**Challenge:**
Display each line of the entries below that contains the word "watch".

-*-

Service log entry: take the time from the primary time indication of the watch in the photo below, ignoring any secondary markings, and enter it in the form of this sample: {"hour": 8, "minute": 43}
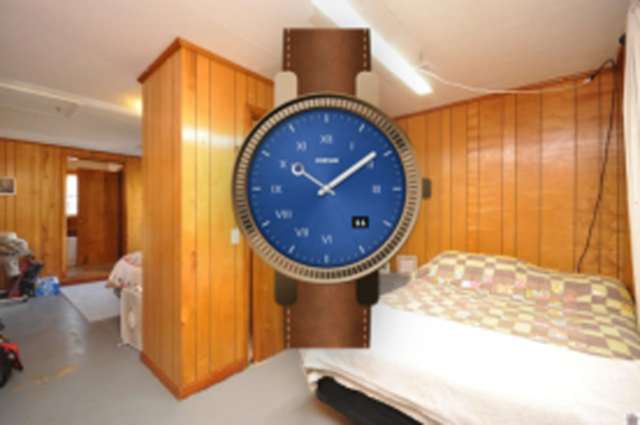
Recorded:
{"hour": 10, "minute": 9}
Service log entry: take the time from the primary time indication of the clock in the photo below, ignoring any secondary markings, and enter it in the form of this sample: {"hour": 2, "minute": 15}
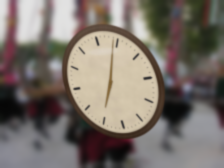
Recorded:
{"hour": 7, "minute": 4}
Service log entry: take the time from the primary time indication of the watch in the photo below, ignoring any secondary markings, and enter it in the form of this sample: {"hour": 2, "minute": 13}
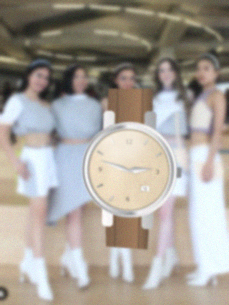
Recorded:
{"hour": 2, "minute": 48}
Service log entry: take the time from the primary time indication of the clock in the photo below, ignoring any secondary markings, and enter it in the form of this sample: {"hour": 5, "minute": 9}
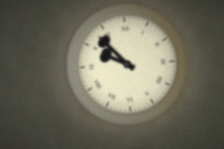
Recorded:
{"hour": 9, "minute": 53}
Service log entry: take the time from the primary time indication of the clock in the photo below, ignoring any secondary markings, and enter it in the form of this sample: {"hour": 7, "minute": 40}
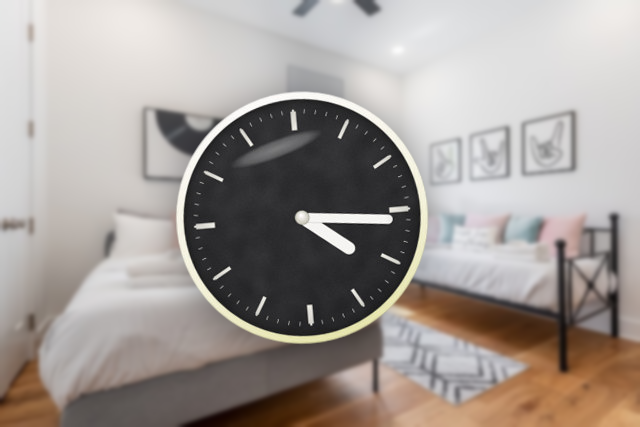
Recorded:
{"hour": 4, "minute": 16}
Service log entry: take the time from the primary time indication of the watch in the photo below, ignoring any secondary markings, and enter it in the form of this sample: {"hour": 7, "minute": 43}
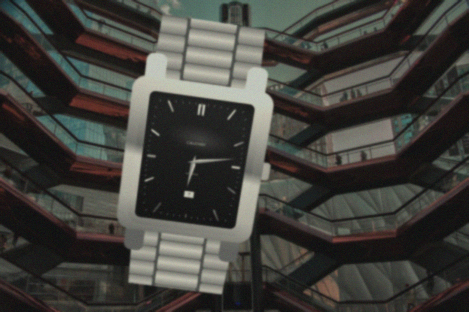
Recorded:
{"hour": 6, "minute": 13}
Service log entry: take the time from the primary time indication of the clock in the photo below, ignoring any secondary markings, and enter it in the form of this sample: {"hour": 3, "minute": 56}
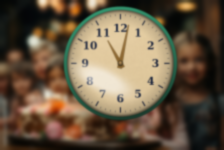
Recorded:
{"hour": 11, "minute": 2}
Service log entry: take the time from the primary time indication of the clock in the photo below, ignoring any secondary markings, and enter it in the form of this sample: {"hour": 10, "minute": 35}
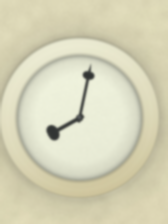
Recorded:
{"hour": 8, "minute": 2}
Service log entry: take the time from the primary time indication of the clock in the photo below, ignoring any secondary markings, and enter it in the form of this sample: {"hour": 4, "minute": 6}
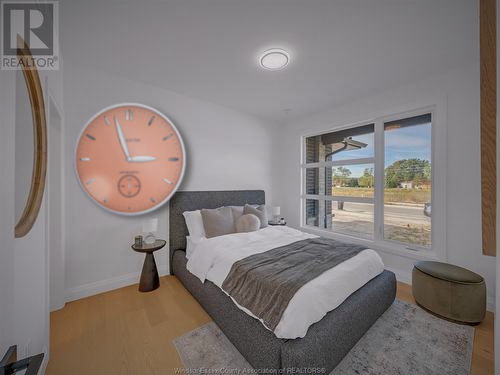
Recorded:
{"hour": 2, "minute": 57}
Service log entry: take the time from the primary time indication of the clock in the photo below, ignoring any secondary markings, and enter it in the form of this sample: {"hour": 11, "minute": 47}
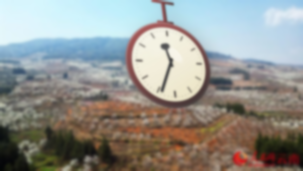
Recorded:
{"hour": 11, "minute": 34}
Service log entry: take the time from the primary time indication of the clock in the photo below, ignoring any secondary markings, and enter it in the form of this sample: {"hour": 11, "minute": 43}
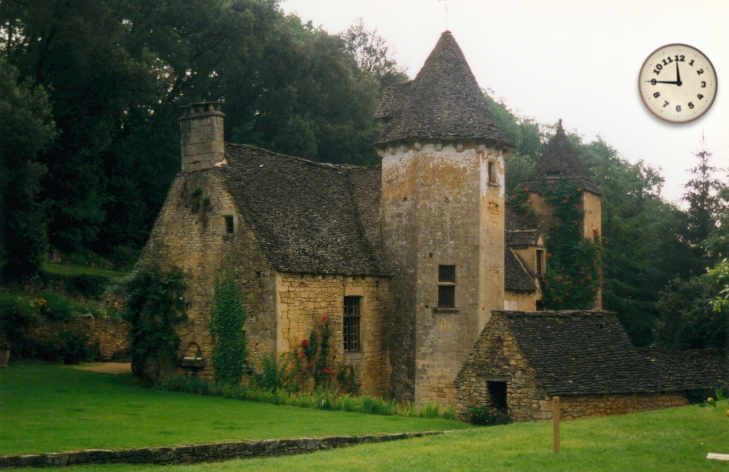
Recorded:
{"hour": 11, "minute": 45}
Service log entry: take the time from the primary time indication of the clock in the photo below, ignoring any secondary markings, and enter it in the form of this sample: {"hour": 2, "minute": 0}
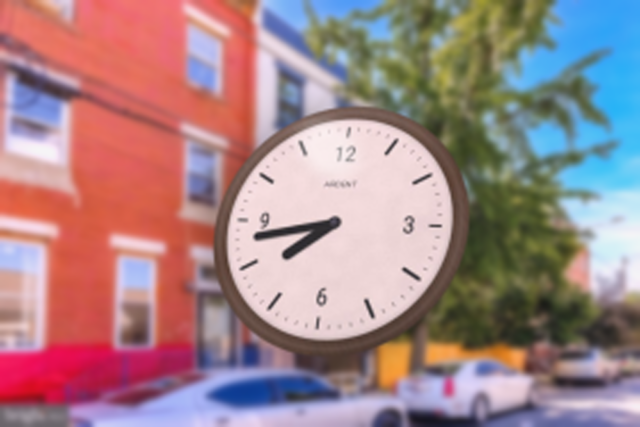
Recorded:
{"hour": 7, "minute": 43}
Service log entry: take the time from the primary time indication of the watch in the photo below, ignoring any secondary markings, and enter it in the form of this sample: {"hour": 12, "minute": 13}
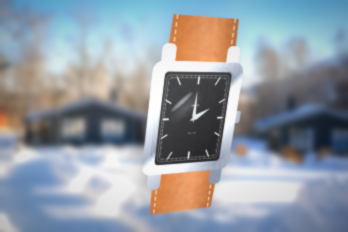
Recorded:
{"hour": 2, "minute": 0}
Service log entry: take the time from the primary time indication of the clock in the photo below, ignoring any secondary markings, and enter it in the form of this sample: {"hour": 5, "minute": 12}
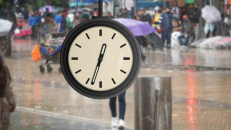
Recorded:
{"hour": 12, "minute": 33}
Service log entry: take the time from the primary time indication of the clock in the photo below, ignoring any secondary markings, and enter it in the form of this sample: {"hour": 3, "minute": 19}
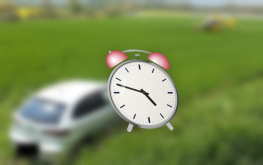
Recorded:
{"hour": 4, "minute": 48}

-*-

**In response:**
Service log entry: take the time from the primary time indication of the watch in the photo below, ignoring any secondary markings, and enter it in the form of this sample: {"hour": 8, "minute": 43}
Service log entry: take the time from the primary time indication of the watch in the photo below, ignoring any secondary markings, and enter it in the form of this sample: {"hour": 2, "minute": 13}
Service log entry: take the time from the primary time indication of the watch in the photo below, ignoring any secondary markings, and enter it in the form of this sample: {"hour": 7, "minute": 43}
Service log entry: take the time from the primary time indication of the watch in the photo below, ignoring any secondary markings, and enter it in the form of this sample: {"hour": 12, "minute": 13}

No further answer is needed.